## Your instructions
Word for word, copy the entire listing below, but do not carry over any pictures.

## Extracted material
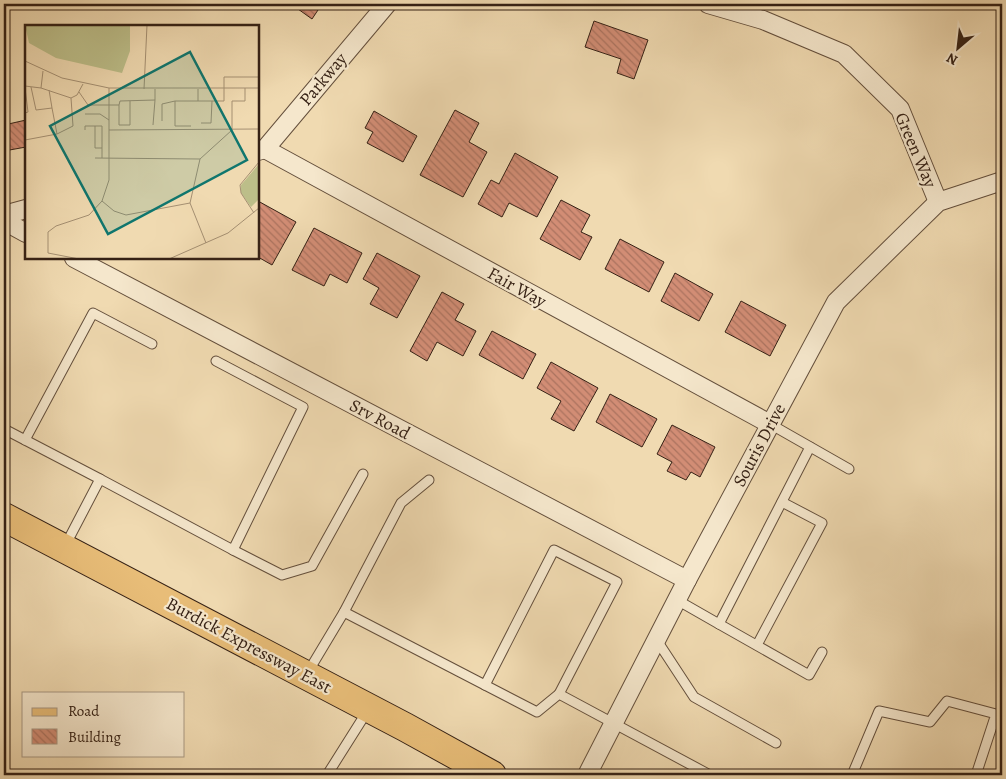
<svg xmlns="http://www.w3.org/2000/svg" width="1006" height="779" viewBox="0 0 1006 779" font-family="Alegreya,serif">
  <defs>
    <pattern id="building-back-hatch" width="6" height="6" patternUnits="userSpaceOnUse" patternTransform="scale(1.25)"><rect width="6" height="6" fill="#d28d75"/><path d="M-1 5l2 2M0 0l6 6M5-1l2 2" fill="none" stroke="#ab735f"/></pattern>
  </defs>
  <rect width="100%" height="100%" fill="#f0dab1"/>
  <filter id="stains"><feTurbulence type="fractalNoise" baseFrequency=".004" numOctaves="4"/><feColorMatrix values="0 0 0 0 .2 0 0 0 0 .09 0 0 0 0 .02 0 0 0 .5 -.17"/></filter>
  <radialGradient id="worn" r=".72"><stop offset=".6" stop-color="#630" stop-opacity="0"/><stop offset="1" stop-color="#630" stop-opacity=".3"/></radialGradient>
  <g fill="url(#building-back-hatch)" stroke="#352115">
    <polygon points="291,4 315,4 320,7 312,19"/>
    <polygon points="594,21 648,40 634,79 617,73 621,59 585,47"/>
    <polygon points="455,110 479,123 469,142 487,152 463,197 420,175"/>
    <polygon points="374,111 417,136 403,162 367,143 373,132 365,128"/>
    <polygon points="26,120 26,147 4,151 4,125"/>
    <polygon points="515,153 558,177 537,217 509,203 502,217 478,204 491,180 499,184"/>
    <polygon points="561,200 590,215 581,232 592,237 580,260 540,239"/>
    <polygon points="258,201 296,222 272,265 258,257"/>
    <polygon points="314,228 362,253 347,283 330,274 324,286 292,270"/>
    <polygon points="620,239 664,262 649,292 605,269"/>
    <polygon points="377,253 420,276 397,318 370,304 379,288 363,279"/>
    <polygon points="675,273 713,294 699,321 661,301"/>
    <polygon points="442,292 464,304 455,320 476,331 463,356 437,342 427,361 410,351"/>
    <polygon points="741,301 786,325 770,356 725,332"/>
    <polygon points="492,331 536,354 523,379 479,355"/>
    <polygon points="551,362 598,388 574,431 551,419 561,401 537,388"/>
    <polygon points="610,394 657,419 642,447 596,422"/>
    <polygon points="672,425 715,447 700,477 691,472 686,480 667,471 672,462 657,454"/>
  </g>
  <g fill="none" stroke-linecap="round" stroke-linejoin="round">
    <defs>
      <g id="lane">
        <polyline points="770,424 849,469"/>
        <polyline points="4,429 100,479"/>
        <polyline points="25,440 93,313 152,344"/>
        <polyline points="810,447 719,624 809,675 822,652"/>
        <polyline points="65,546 100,479 233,550 303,407 216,361"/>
        <polyline points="233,550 282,575 312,566 363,474"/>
        <polyline points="677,600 719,624"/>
        <polyline points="344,612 401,503 429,480"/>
        <polyline points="656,639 694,697 776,743"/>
        <polyline points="757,645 822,523 782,502"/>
        <polyline points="308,672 344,612 537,712 559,694 710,775"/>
        <polyline points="485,685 554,550 617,582 559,694"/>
        <polyline points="327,775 368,710"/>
        <polyline points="852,775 879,711 930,722 947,701 996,714 976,775"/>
      </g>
      <g id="street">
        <polyline points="708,4 763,20 844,54 900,109 938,202"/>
        <polyline points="265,149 770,424"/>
        <polyline points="258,151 265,149 387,4"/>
        <polyline points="4,215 26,209"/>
        <polyline points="4,221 26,233"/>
        <polyline points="74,258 687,580"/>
        <polyline points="587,775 687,580 836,302 938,202 1002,181"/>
      </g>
      <polyline id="primary" points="4,517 405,727 492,775"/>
    </defs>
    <use href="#lane" stroke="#644f3c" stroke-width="11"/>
    <use href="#street" stroke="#644f3c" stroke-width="20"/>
    <use href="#primary" stroke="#352115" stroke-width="30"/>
    <use href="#lane" stroke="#f5e7cc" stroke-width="9"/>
    <use href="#street" stroke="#f5e7cc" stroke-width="18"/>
    <use href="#primary" stroke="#e8bd78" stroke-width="28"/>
  </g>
  <g text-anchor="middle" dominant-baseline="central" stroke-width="4.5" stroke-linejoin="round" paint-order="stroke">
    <g font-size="18" fill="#352115" stroke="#f5e7cc">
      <text transform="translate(323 79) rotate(-50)">Parkway</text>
      <text transform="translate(916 150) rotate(67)">Green Way</text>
      <text transform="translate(517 287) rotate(29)">Fair Way</text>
      <text transform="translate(380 419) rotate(28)">Srv Road</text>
      <text transform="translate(759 445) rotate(-62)">Souris Drive</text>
      <text transform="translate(249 645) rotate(28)">Burdick Expressway East</text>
    </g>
  </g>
  <g transform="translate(25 25)">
    <rect width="234" height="234" fill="#f0dab1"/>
    <path d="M0,0H105V26L97,48L31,33L4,18ZM234,139V174L226,182L216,168V160Z" fill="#bcbe89"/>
    <path fill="none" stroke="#a59073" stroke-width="1" d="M0,36L37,53L84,63H234M0,61L16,63L18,46M6,62L11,85L27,83L32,109L48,101L46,73M0,63L3,87L0,88M16,63L46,73L52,70L58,59M119,64L122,0M24,65L27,83M54,67L63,80H94L95,76L130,75V64M173,76H199V52H234M94,80V100H105V76M60,89H75L84,95M137,96V79L150,76M176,98H186L187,76M128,100L130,75M70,101V123H77M166,101H150V76H173V64M60,105V101H77V133M84,105L234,104M0,115L32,109M70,133L175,134M77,176L89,186L101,190L165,178M229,188L216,168L215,160L234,137M181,218L165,178L175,134L207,105V76H220V63M23,228V207L31,201L64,190L77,176L84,155V63M23,228L54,234M144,234L203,208L234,183"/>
    <path fill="#0f766e" fill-opacity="0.15" stroke="#0f766e" stroke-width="2.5" d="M165,27L222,135L83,209L25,101Z"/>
    <rect width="234" height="234" fill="none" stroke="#352115" stroke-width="2.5"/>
  </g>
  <rect width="1006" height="779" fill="none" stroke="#f0dab1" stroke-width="20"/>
  <rect x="5" y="5" width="996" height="769" fill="none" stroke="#352115" stroke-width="2.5"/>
  <rect x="10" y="10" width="986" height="759" fill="none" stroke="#352115"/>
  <rect x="22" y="692" width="162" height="65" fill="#f5e7cc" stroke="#a89883"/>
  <rect x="32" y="708" width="25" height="8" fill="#e8bd78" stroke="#a89883"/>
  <text x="68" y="716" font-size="15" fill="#352115">Road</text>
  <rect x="32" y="729" width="25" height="15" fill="url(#building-back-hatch)" stroke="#a89883"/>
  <text x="68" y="742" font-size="15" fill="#352115">Building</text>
  <g transform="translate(958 48) rotate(208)" stroke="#f5e7cc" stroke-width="4" paint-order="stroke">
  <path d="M0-4L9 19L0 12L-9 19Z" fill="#352115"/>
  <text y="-8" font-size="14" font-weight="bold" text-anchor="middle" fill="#352115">N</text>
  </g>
  <rect width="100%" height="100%" filter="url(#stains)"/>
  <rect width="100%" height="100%" fill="url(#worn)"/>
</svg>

## Output for this task
<svg xmlns="http://www.w3.org/2000/svg" width="1006" height="779" viewBox="0 0 1006 779" font-family="Alegreya,serif">
  <defs>
    <pattern id="building-back-hatch" width="6" height="6" patternUnits="userSpaceOnUse" patternTransform="scale(1.25)"><rect width="6" height="6" fill="#d28d75"/><path d="M-1 5l2 2M0 0l6 6M5-1l2 2" fill="none" stroke="#ab735f"/></pattern>
  </defs>
  <rect width="100%" height="100%" fill="#f0dab1"/>
  <filter id="stains"><feTurbulence type="fractalNoise" baseFrequency=".004" numOctaves="4"/><feColorMatrix values="0 0 0 0 .2 0 0 0 0 .09 0 0 0 0 .02 0 0 0 .5 -.17"/></filter>
  <radialGradient id="worn" r=".72"><stop offset=".6" stop-color="#630" stop-opacity="0"/><stop offset="1" stop-color="#630" stop-opacity=".3"/></radialGradient>
  <g fill="url(#building-back-hatch)" stroke="#352115">
    <polygon points="291,4 315,4 320,7 312,19"/>
    <polygon points="594,21 648,40 634,79 617,73 621,59 585,47"/>
    <polygon points="455,110 479,123 469,142 487,152 463,197 420,175"/>
    <polygon points="374,111 417,136 403,162 367,143 373,132 365,128"/>
    <polygon points="26,120 26,147 4,151 4,125"/>
    <polygon points="515,153 558,177 537,217 509,203 502,217 478,204 491,180 499,184"/>
    <polygon points="561,200 590,215 581,232 592,237 580,260 540,239"/>
    <polygon points="258,201 296,222 272,265 258,257"/>
    <polygon points="314,228 362,253 347,283 330,274 324,286 292,270"/>
    <polygon points="620,239 664,262 649,292 605,269"/>
    <polygon points="377,253 420,276 397,318 370,304 379,288 363,279"/>
    <polygon points="675,273 713,294 699,321 661,301"/>
    <polygon points="442,292 464,304 455,320 476,331 463,356 437,342 427,361 410,351"/>
    <polygon points="741,301 786,325 770,356 725,332"/>
    <polygon points="492,331 536,354 523,379 479,355"/>
    <polygon points="551,362 598,388 574,431 551,419 561,401 537,388"/>
    <polygon points="610,394 657,419 642,447 596,422"/>
    <polygon points="672,425 715,447 700,477 691,472 686,480 667,471 672,462 657,454"/>
  </g>
  <g fill="none" stroke-linecap="round" stroke-linejoin="round">
    <defs>
      <g id="lane">
        <polyline points="770,424 849,469"/>
        <polyline points="4,429 100,479"/>
        <polyline points="25,440 93,313 152,344"/>
        <polyline points="810,447 719,624 809,675 822,652"/>
        <polyline points="65,546 100,479 233,550 303,407 216,361"/>
        <polyline points="233,550 282,575 312,566 363,474"/>
        <polyline points="677,600 719,624"/>
        <polyline points="344,612 401,503 429,480"/>
        <polyline points="656,639 694,697 776,743"/>
        <polyline points="757,645 822,523 782,502"/>
        <polyline points="308,672 344,612 537,712 559,694 710,775"/>
        <polyline points="485,685 554,550 617,582 559,694"/>
        <polyline points="327,775 368,710"/>
        <polyline points="852,775 879,711 930,722 947,701 996,714 976,775"/>
      </g>
      <g id="street">
        <polyline points="708,4 763,20 844,54 900,109 938,202"/>
        <polyline points="265,149 770,424"/>
        <polyline points="258,151 265,149 387,4"/>
        <polyline points="4,215 26,209"/>
        <polyline points="4,221 26,233"/>
        <polyline points="74,258 687,580"/>
        <polyline points="587,775 687,580 836,302 938,202 1002,181"/>
      </g>
      <polyline id="primary" points="4,517 405,727 492,775"/>
    </defs>
    <use href="#lane" stroke="#644f3c" stroke-width="11"/>
    <use href="#street" stroke="#644f3c" stroke-width="20"/>
    <use href="#primary" stroke="#352115" stroke-width="30"/>
    <use href="#lane" stroke="#f5e7cc" stroke-width="9"/>
    <use href="#street" stroke="#f5e7cc" stroke-width="18"/>
    <use href="#primary" stroke="#e8bd78" stroke-width="28"/>
  </g>
  <g text-anchor="middle" dominant-baseline="central" stroke-width="4.5" stroke-linejoin="round" paint-order="stroke">
    <g font-size="18" fill="#352115" stroke="#f5e7cc">
      <text transform="translate(323 79) rotate(-50)">Parkway</text>
      <text transform="translate(916 150) rotate(67)">Green Way</text>
      <text transform="translate(517 287) rotate(29)">Fair Way</text>
      <text transform="translate(380 419) rotate(28)">Srv Road</text>
      <text transform="translate(759 445) rotate(-62)">Souris Drive</text>
      <text transform="translate(249 645) rotate(28)">Burdick Expressway East</text>
    </g>
  </g>
  <g transform="translate(25 25)">
    <rect width="234" height="234" fill="#f0dab1"/>
    <path d="M0,0H105V26L97,48L31,33L4,18ZM234,139V174L226,182L216,168V160Z" fill="#bcbe89"/>
    <path fill="none" stroke="#a59073" stroke-width="1" d="M0,36L37,53L84,63H234M0,61L16,63L18,46M6,62L11,85L27,83L32,109L48,101L46,73M0,63L3,87L0,88M16,63L46,73L52,70L58,59M119,64L122,0M24,65L27,83M54,67L63,80H94L95,76L130,75V64M173,76H199V52H234M94,80V100H105V76M60,89H75L84,95M137,96V79L150,76M176,98H186L187,76M128,100L130,75M70,101V123H77M166,101H150V76H173V64M60,105V101H77V133M84,105L234,104M0,115L32,109M70,133L175,134M77,176L89,186L101,190L165,178M229,188L216,168L215,160L234,137M181,218L165,178L175,134L207,105V76H220V63M23,228V207L31,201L64,190L77,176L84,155V63M23,228L54,234M144,234L203,208L234,183"/>
    <path fill="#0f766e" fill-opacity="0.15" stroke="#0f766e" stroke-width="2.5" d="M165,27L222,135L83,209L25,101Z"/>
    <rect width="234" height="234" fill="none" stroke="#352115" stroke-width="2.5"/>
  </g>
  <rect width="1006" height="779" fill="none" stroke="#f0dab1" stroke-width="20"/>
  <rect x="5" y="5" width="996" height="769" fill="none" stroke="#352115" stroke-width="2.5"/>
  <rect x="10" y="10" width="986" height="759" fill="none" stroke="#352115"/>
  <rect x="22" y="692" width="162" height="65" fill="#f5e7cc" stroke="#a89883"/>
  <rect x="32" y="708" width="25" height="8" fill="#e8bd78" stroke="#a89883"/>
  <text x="68" y="716" font-size="15" fill="#352115">Road</text>
  <rect x="32" y="729" width="25" height="15" fill="url(#building-back-hatch)" stroke="#a89883"/>
  <text x="68" y="742" font-size="15" fill="#352115">Building</text>
  <g transform="translate(958 48) rotate(208)" stroke="#f5e7cc" stroke-width="4" paint-order="stroke">
  <path d="M0-4L9 19L0 12L-9 19Z" fill="#352115"/>
  <text y="-8" font-size="14" font-weight="bold" text-anchor="middle" fill="#352115">N</text>
  </g>
  <rect width="100%" height="100%" filter="url(#stains)"/>
  <rect width="100%" height="100%" fill="url(#worn)"/>
</svg>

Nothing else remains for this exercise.